Capital Cost Estimates and Contingencies: Capital cost estimates have decreased by 70 percent from last year because the scope of the project has been reduced from the 12-mile South/North proposal to the current 5.6 mile Interstate MAX. Present cost estimates are reasonable for the scope of the project and inflation assumptions are in-line with regional trends. The agency has a logical contingency plan to modify the construction schedule to minimize additional interim borrowing if federal funding authorizations are insufficient.
Existing and Committed Funding: All non-New Starts funding for the project is committed and programmed. Non-federal financing alternatives appear strong and well-considered. Financing strategies such as an interim local borrowing program (i.e., letters of credit, commercial paper, vendor financing, and a line of credit) and "flexing" Surface Transportation Program (STP) funds to the project are in place. Tri-Met and the City of Portland recently signed a detailed intergovernmental agreement that defines financing responsibilities, payment of project funds, administration of the project account, and other terms and conditions.
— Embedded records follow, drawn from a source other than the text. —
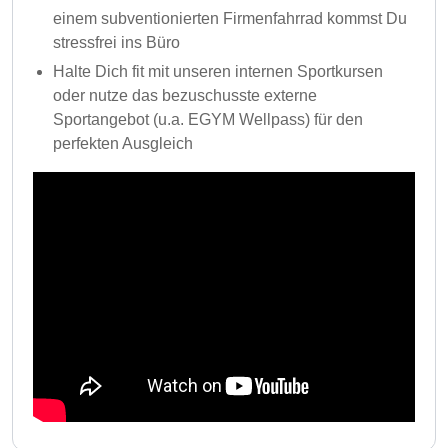
einem subventionierten Firmenfahrrad kommst Du
stressfrei ins Büro
Halte Dich fit mit unseren internen Sportkursen
oder nutze das bezuschusste externe
Sportangebot (u.a. EGYM Wellpass) für den
perfekten Ausgleich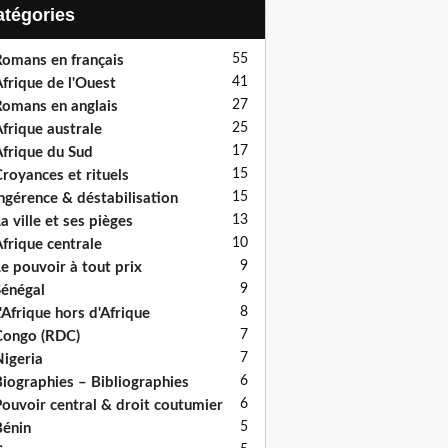
Catégories
55
omans en français
41
frique de l'Ouest
27
omans en anglais
25
frique australe
17
frique du Sud
15
royances et rituels
15
ngérence & déstabilisation
13
a ville et ses pièges
10
frique centrale
9
e pouvoir à tout prix
9
énégal
8
'Afrique hors d'Afrique
7
ongo (RDC)
7
igeria
6
iographies – Bibliographies
6
ouvoir central & droit coutumier
5
énin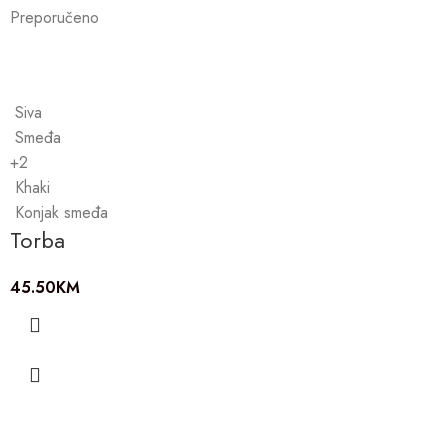
Preporučeno
Siva
Smeđa
+2
Khaki
Konjak smeđa
Torba
45.50
KM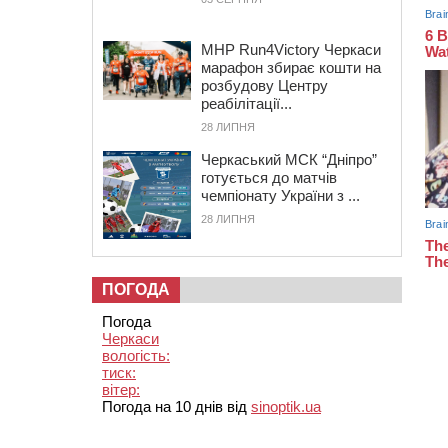
MHP Run4Victory Черкаси
марафон збирає кошти на
розбудову Центру
реабілітації...
28 ЛИПНЯ
Черкаський МСК “Дніпро”
готується до матчів
чемпіонату України з ...
28 ЛИПНЯ
ПОГОДА
Погода
Черкаси
вологість:
тиск:
вітер:
Погода на 10 днів від
sinoptik.ua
The City will use tax increment financing, its General Fund, or its Transportation Fund to support its $30 million contribution.
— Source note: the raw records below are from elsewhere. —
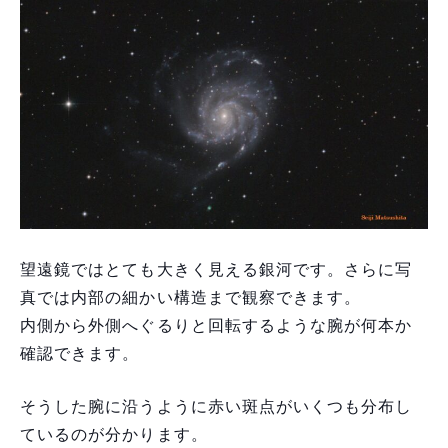
望遠鏡ではとても大きく見える銀河です。さらに写
真では内部の細かい構造まで観察できます。
内側から外側へぐるりと回転するような腕が何本か
確認できます。
そうした腕に沿うように赤い斑点がいくつも分布し
ているのが分かります。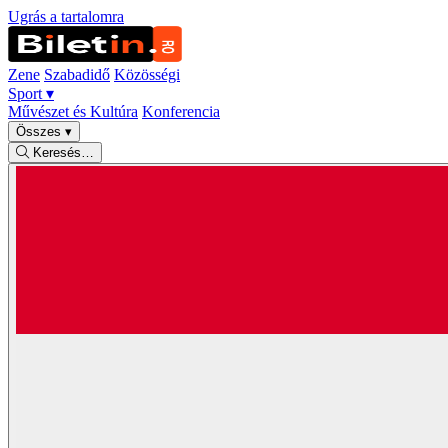
Ugrás a tartalomra
Zene
Szabadidő
Közösségi
Sport
▾
Művészet és Kultúra
Konferencia
Összes
▾
Keresés…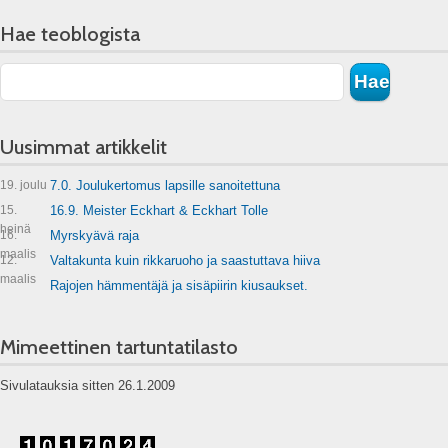
Hae teoblogista
Uusimmat artikkelit
19. joulu
7.0. Joulukertomus lapsille sanoitettuna
15.
16.9. Meister Eckhart & Eckhart Tolle
heinä
16.
Myrskyävä raja
maalis
12.
Valtakunta kuin rikkaruoho ja saastuttava hiiva
maalis
Rajojen hämmentäjä ja sisäpiirin kiusaukset.
Mimeettinen tartuntatilasto
Sivulatauksia sitten 26.1.2009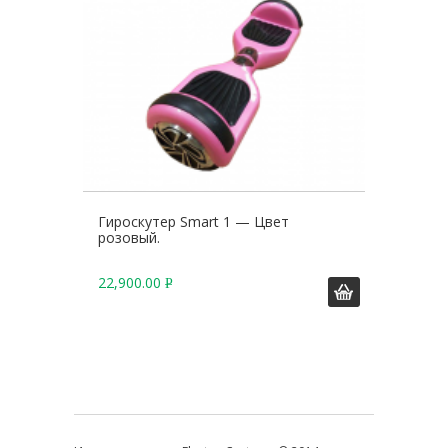
Гироскутер Smart 1 — Цвет
розовый.
22,900.00
Р
У
Б
.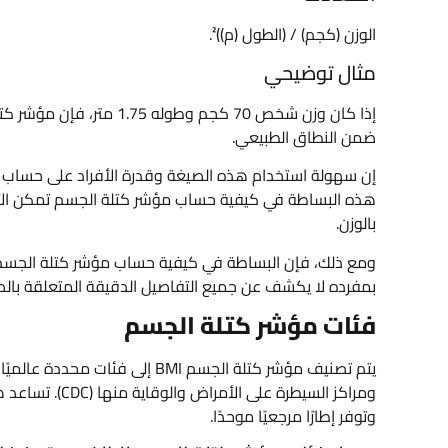
الوزن (كجم) / (الطول (م))².
مثال توضيحي
ضمن النطاق الطبيعي.
هذه البساطة في كيفية حساب مؤشر كتلة الجسم تمكن ال
بالوزن.
ومع ذلك، فإن البساطة في كيفية حساب مؤشر كتلة الجسم تبرز
بمفرده لا يكشف عن جميع التفاصيل الدقيقة المتعلقة بال
فئات مؤشر كتلة الجسم
ومراكز السيطرة 
وتوفر إطارًا مرجعيًا موحدًا.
New and Proposed Sources: Tri-Met’s contribution of short-term bonds is a new funding source, but will be issued under the agency’s existing bond indenture and constitute 20 percent of non-Federal funding. This service is committed and programmed.
Stability and Reliability of Operating Finance Plan
The High rating reflects the stability of operating funds, sufficient projected revenue growth, and adequate cash reserves.
Agency Operating Condition: Tri-Met’s operating condition is very strong. The agency’s expense growth rate remains in balance with revenue growth rates, and Tri-Met has substantial working capital reserves on hand to cover any variations in a given year.
Operating Cost Estimates and Contingencies: Annual operating costs for Interstate MAX are estimated at $7.2 million in 2005 dollars. Operating cost estimates appear reasonable Tri-Met maintains from 2 to 3 months working capital across the life of the cash flow – a substantial reserve for covering unanticipated cash flow or cost issues.
Existing and Committed Funding: Over 68 percent of all Tri-Met’s ongoing operating revenues are projected to come from its dedicated regional employer/municipal payroll tax revenue, which is assumed to increase at an average annual rate of 7.4 percent. This projected growth is conservative compared to the historical increase of 9.6 percent. The projected farebox recovery ratio is 29 percent.
New and Proposed Sources: All proposed operating revenues currently exist.
Locally Proposed Financing Plan
(Reported in $YOE)
|Proposed Source of Funds||Total Funding
|Appropriations to Date|
|Section 5309 New Starts||$257.5||$8.96 million appropriated through FY 2000|
|City of Portland||$30.0||
|Tri-Met Revenue Bonds||$38.5||
Note: Funding proposal reflects assumptions made by project sponsors, and are not DOT or FTA assumptions. Totals may not add due to rounding.